Fifa has lodged a criminal complaint against unidentified people over the bidding for the 2018 and 2022 World Cups.
The action marks the first time world soccer's governing body has sought to involve law enforcement in connection with its own 18-month-long investigation into the bids.
The probe concluded last week with an announcement it had found no reason to overturn the decisions to hold the cup in Russia in 2018 and in Qatar in 2022.
In a statement, FIFA said its investigation had determined that some individuals - it did not say who - may have broken unspecified laws in Switzerland, where the body is based.

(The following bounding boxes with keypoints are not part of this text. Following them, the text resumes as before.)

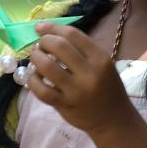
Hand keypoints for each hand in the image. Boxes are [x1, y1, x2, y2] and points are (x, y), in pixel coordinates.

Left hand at [28, 21, 132, 137]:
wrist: (113, 120)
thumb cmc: (107, 88)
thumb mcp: (103, 64)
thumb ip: (81, 50)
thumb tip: (50, 34)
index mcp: (100, 58)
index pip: (72, 34)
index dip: (52, 27)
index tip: (40, 27)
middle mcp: (89, 73)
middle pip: (58, 46)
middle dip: (43, 42)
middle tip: (40, 45)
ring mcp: (76, 90)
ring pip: (47, 67)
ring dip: (36, 58)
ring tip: (36, 58)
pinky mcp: (65, 105)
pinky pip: (42, 90)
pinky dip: (33, 81)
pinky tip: (34, 77)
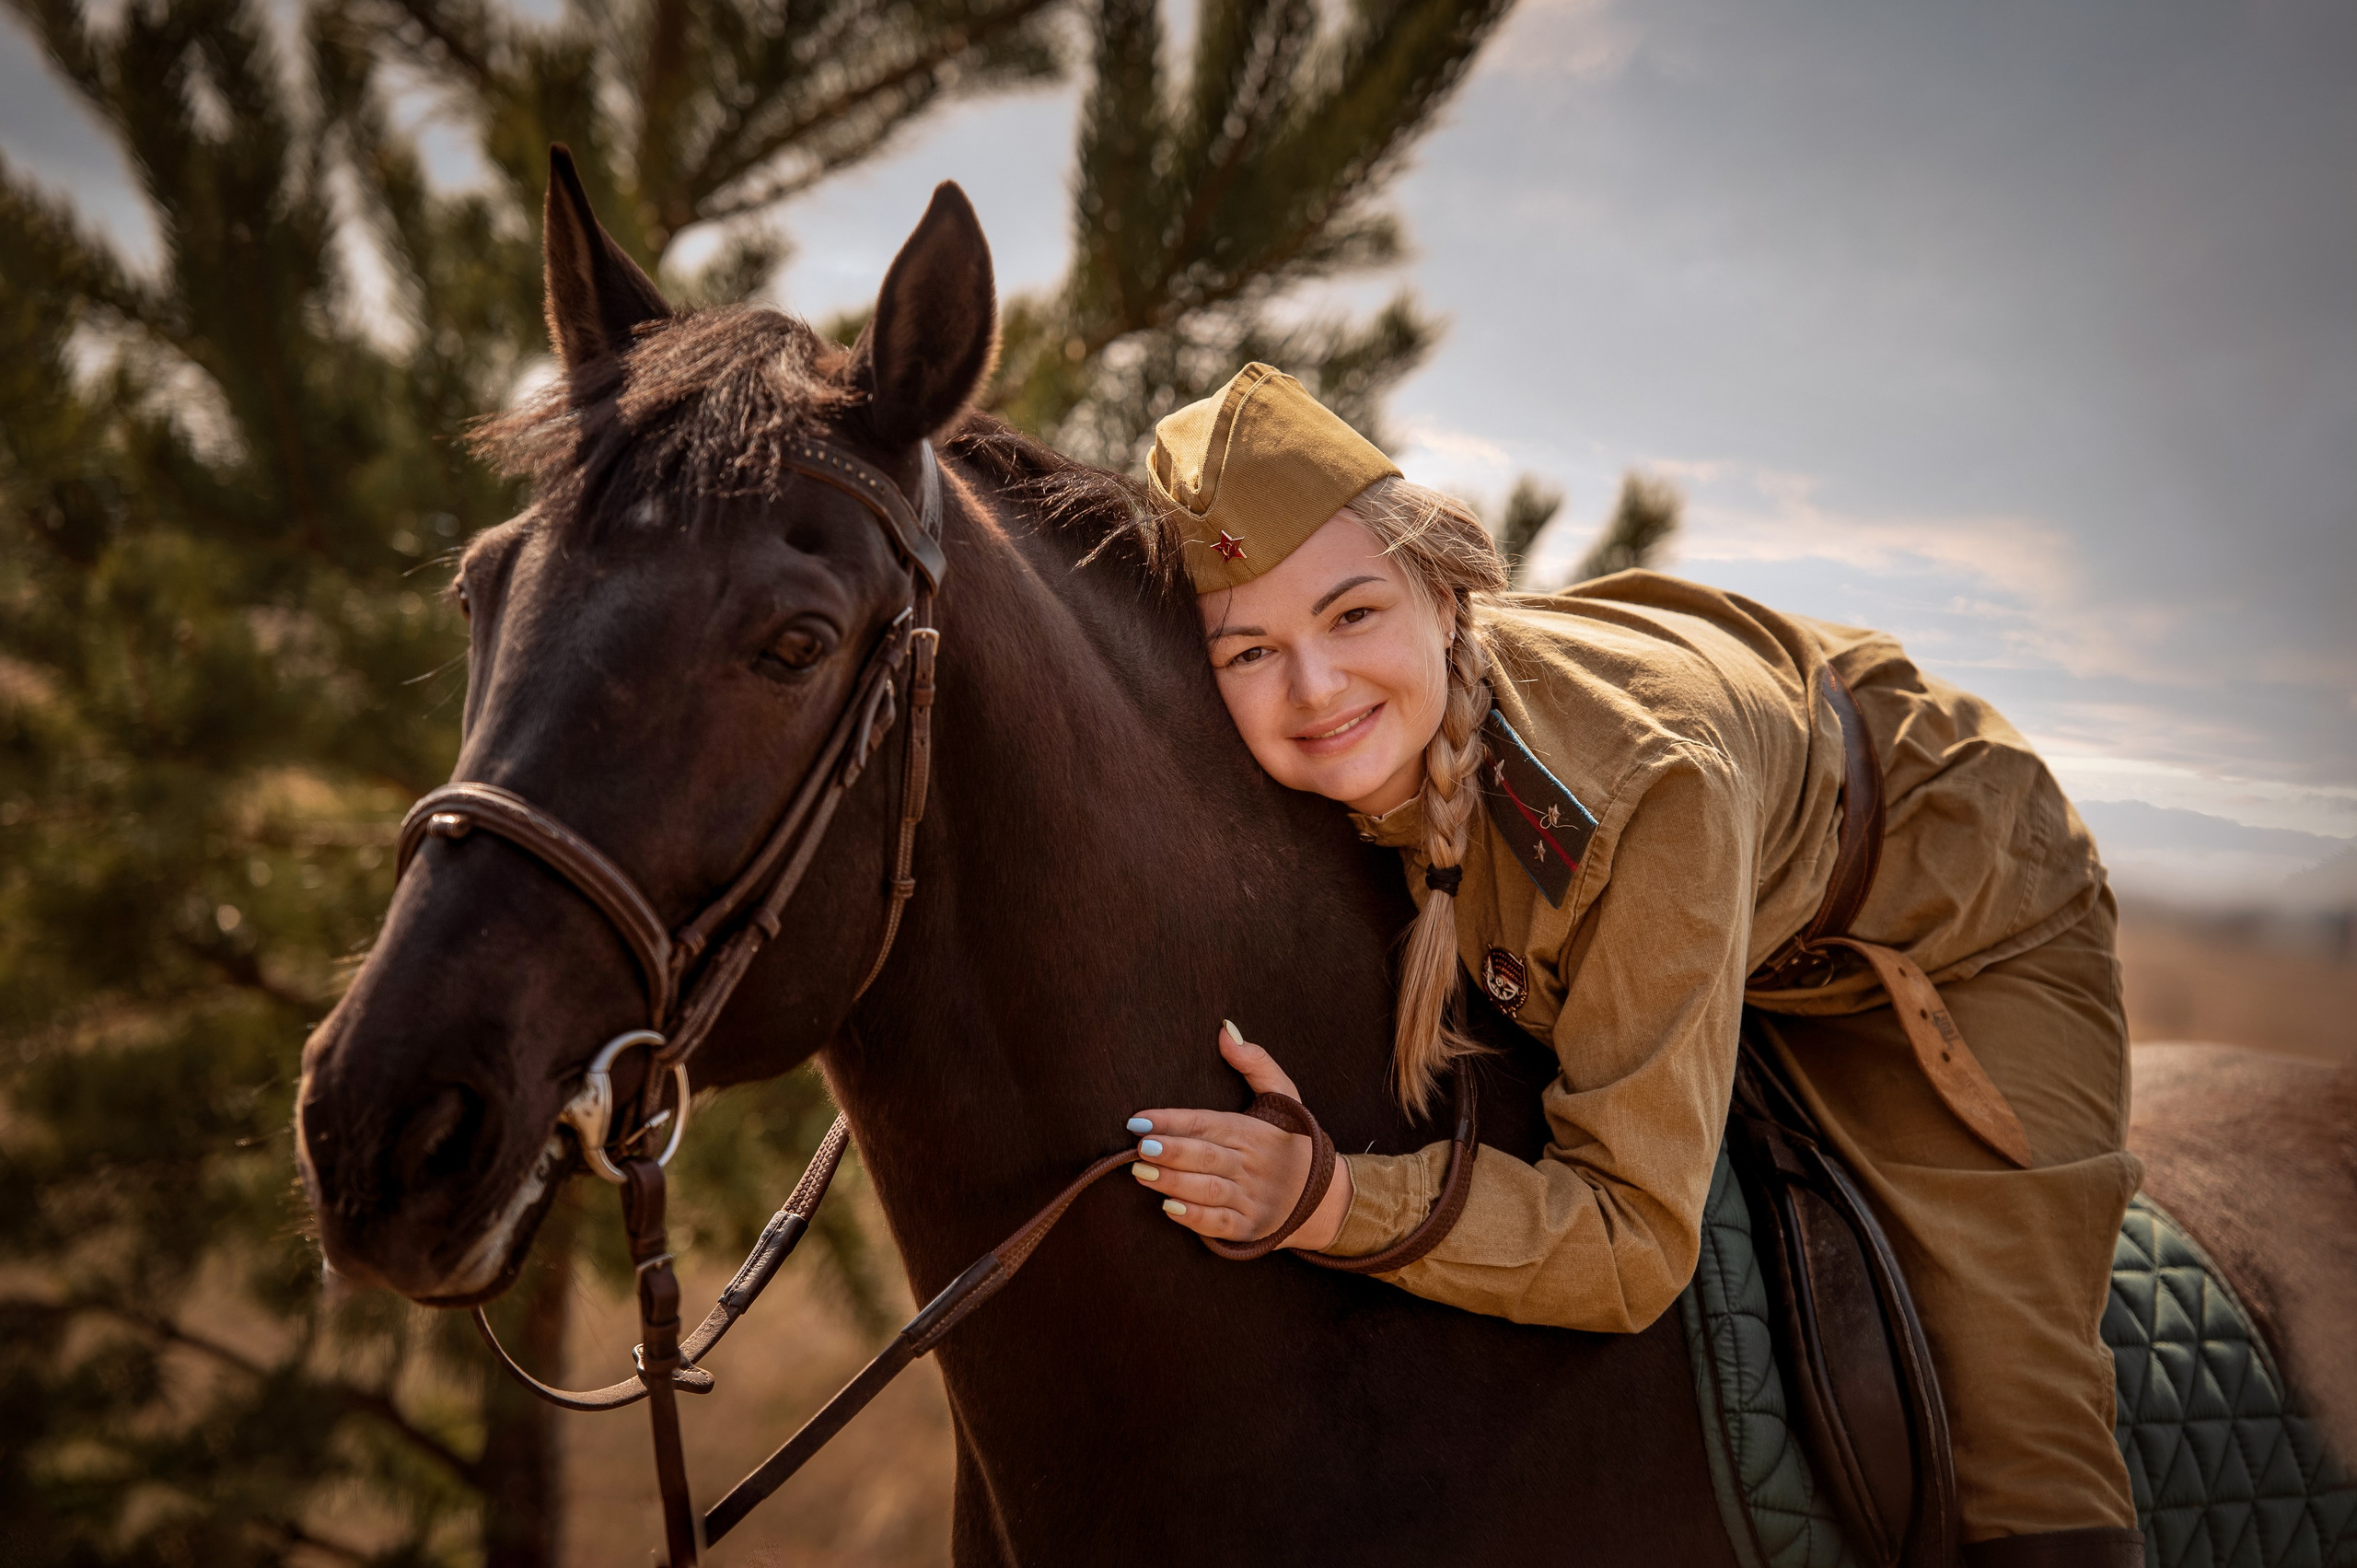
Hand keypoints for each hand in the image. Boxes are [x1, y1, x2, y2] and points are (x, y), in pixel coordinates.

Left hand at [1125, 1021, 1353, 1252]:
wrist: (1324, 1196)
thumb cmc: (1290, 1139)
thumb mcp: (1284, 1095)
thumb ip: (1255, 1062)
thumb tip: (1225, 1030)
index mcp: (1253, 1130)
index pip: (1208, 1122)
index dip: (1172, 1120)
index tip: (1138, 1120)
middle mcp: (1252, 1164)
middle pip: (1206, 1156)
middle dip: (1172, 1151)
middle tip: (1139, 1147)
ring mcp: (1252, 1197)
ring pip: (1209, 1190)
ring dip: (1174, 1182)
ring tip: (1141, 1173)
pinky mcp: (1249, 1226)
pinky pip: (1220, 1223)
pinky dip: (1194, 1217)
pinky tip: (1169, 1207)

"In particular, there seem to be grounds for suspicion that, in isolated cases, international transfers of assets with connections to Switzerland took place, which merit examination by the criminal prosecution authorities," it said. It gave no further details about those transactions.
The Swiss attorney general's office confirmed it had received a complaint submitted by FIFA, but was not immediately able to comment further. Reuters reported the Swiss attorney general will typically open an investigation in response to a notification of suspected criminal activity, and can then decide whether to prosecute or close the investigation.

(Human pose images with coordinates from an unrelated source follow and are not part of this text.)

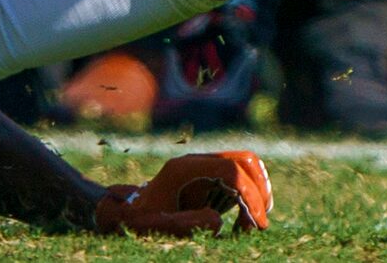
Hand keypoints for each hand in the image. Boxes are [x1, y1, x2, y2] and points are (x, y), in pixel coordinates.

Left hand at [94, 151, 271, 235]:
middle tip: (260, 224)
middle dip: (259, 190)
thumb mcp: (159, 226)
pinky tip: (245, 219)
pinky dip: (248, 194)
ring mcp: (203, 167)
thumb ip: (188, 223)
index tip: (257, 225)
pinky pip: (238, 176)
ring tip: (254, 223)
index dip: (250, 196)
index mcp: (185, 168)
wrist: (125, 216)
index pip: (231, 171)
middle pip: (244, 161)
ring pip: (245, 165)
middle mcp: (197, 162)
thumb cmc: (139, 223)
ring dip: (257, 190)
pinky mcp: (207, 177)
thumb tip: (221, 222)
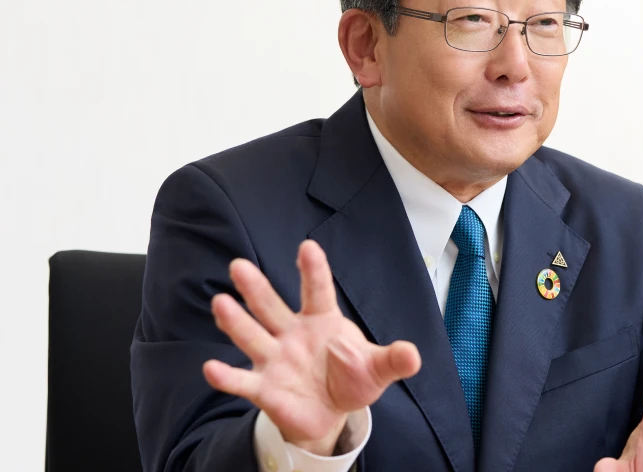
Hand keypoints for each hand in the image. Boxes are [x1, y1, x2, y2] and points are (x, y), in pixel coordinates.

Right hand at [202, 240, 421, 454]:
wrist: (330, 413)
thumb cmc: (351, 378)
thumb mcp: (376, 369)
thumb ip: (393, 359)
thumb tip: (414, 355)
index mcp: (322, 320)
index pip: (318, 291)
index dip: (314, 270)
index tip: (308, 246)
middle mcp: (292, 333)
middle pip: (272, 306)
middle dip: (256, 288)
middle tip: (238, 266)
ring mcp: (275, 358)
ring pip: (252, 335)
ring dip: (236, 321)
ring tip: (220, 303)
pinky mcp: (264, 387)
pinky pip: (243, 380)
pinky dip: (227, 376)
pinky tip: (211, 369)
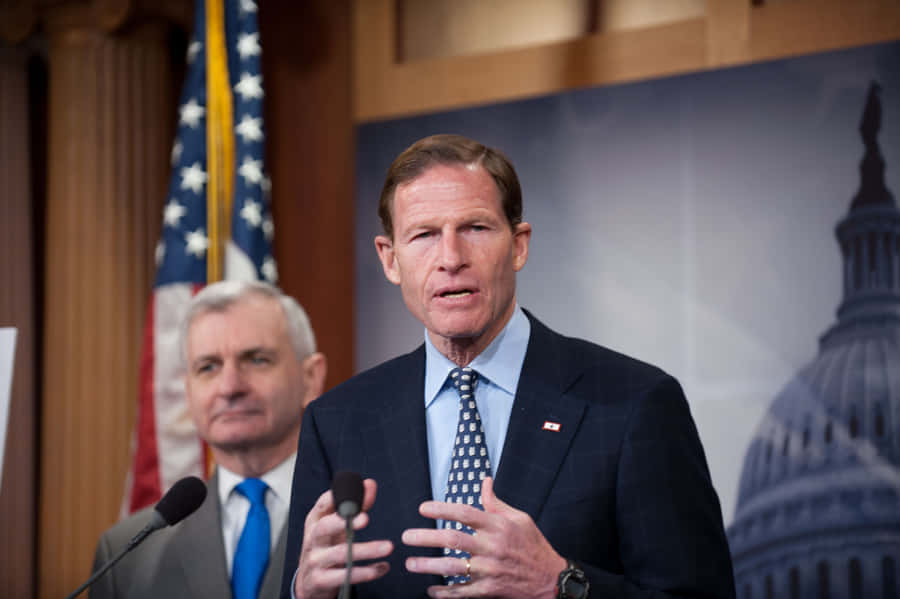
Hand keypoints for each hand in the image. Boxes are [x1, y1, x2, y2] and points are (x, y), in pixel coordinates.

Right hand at [294, 478, 392, 598]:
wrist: (309, 582)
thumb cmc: (326, 546)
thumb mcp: (336, 526)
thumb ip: (354, 506)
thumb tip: (370, 484)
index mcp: (315, 521)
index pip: (322, 505)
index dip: (335, 497)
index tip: (354, 491)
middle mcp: (312, 539)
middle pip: (325, 528)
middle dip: (344, 522)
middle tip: (366, 518)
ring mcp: (315, 560)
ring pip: (340, 554)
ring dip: (366, 550)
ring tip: (388, 546)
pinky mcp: (321, 581)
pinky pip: (346, 577)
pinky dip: (367, 572)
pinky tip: (382, 567)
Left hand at [402, 477, 566, 598]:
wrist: (551, 579)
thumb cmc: (533, 545)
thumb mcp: (519, 518)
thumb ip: (496, 503)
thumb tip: (484, 481)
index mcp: (498, 526)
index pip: (465, 513)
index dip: (442, 509)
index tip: (422, 508)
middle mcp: (492, 547)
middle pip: (453, 540)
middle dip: (426, 538)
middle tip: (406, 536)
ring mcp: (490, 570)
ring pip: (453, 567)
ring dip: (429, 566)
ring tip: (410, 563)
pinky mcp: (490, 590)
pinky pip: (462, 592)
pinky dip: (445, 592)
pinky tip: (431, 590)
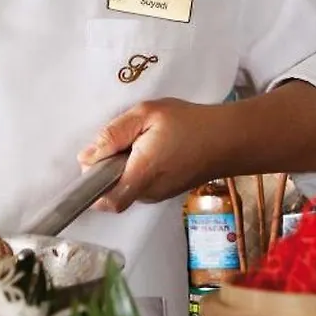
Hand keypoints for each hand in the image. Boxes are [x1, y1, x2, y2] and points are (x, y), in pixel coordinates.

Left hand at [77, 97, 231, 212]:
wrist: (229, 138)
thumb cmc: (189, 123)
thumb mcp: (147, 114)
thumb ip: (114, 134)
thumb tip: (86, 157)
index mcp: (142, 174)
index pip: (106, 201)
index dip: (92, 188)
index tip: (95, 162)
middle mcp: (149, 192)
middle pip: (113, 192)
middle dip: (109, 170)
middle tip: (124, 141)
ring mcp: (159, 195)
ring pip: (127, 188)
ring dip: (124, 168)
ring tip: (142, 140)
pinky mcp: (167, 192)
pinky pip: (141, 185)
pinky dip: (139, 170)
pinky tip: (153, 148)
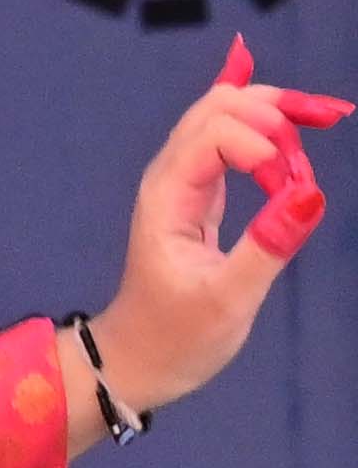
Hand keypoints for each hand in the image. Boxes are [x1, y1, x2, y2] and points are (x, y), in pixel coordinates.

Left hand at [78, 39, 335, 433]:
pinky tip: (291, 111)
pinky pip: (228, 139)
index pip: (213, 133)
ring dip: (275, 112)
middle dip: (274, 106)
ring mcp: (183, 182)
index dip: (261, 141)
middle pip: (218, 108)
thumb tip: (311, 193)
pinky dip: (266, 125)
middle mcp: (170, 178)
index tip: (291, 181)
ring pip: (224, 116)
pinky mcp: (200, 192)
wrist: (138, 360)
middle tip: (328, 122)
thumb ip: (268, 247)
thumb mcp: (228, 301)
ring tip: (323, 121)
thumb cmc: (176, 337)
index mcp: (167, 198)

The bidding for the 2018 and 2022 cups drew complaint from the moment the two decisions were announced on the same day in 2010. Qatar's successful bid in particular was criticised in Europe, particularly because of the extreme temperatures in the Gulf state during the summer when the Cup is usually held.
Qatar and Russia deny any wrongdoing and say campaigns to discredit their bids are motivated by rival countries bitter at the failure of their own bids.

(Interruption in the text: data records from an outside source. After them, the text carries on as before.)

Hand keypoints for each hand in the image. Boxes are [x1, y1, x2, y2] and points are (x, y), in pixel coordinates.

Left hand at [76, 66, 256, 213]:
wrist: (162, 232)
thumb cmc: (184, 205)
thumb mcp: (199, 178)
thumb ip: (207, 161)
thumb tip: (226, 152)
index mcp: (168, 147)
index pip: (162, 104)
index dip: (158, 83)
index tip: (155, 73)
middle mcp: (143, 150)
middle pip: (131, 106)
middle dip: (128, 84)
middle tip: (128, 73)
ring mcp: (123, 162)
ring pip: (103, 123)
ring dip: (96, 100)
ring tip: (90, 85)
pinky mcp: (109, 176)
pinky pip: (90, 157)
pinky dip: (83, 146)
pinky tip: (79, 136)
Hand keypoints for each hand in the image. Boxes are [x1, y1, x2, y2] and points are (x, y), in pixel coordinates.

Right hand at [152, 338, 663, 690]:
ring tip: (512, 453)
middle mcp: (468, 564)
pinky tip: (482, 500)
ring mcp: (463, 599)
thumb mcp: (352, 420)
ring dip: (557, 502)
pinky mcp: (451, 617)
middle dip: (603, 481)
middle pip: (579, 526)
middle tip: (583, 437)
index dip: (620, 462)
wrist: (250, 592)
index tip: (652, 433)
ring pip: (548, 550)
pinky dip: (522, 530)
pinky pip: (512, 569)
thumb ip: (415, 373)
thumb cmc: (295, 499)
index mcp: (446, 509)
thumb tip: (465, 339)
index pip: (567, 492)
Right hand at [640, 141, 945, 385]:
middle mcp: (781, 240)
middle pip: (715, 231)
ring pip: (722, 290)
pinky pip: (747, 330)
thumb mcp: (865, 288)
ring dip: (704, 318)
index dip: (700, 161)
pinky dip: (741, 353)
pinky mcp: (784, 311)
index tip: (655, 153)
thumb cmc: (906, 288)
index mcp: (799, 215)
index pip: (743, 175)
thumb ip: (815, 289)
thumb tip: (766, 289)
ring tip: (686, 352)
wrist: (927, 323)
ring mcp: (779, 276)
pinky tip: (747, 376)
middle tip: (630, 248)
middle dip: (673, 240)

Fifa's investigation into the bidding process has loomed over international soccer, especially in Europe, where officials have talked publicly about quitting a global body that earns billions of dollars in revenue from selling broadcast and sponsorship rights to the world's most popular sporting event.
It looked at losing bids as well as winning bids, and at the behaviour of countless international soccer officials.
Fifa's announcement last week that cleared Qatar and Russia of wrongdoing was undermined when Michael Garcia, the former US prosecutor that led the governing body's own investigation, announced hours later that he disputed its summary of his findings.
A number of European officials have called on Fifa to publish Mr Garcia's full report. Fifa said on Tuesday it was turning over the unpublished report to the Swiss authorities but defended its decision not to release it to the public.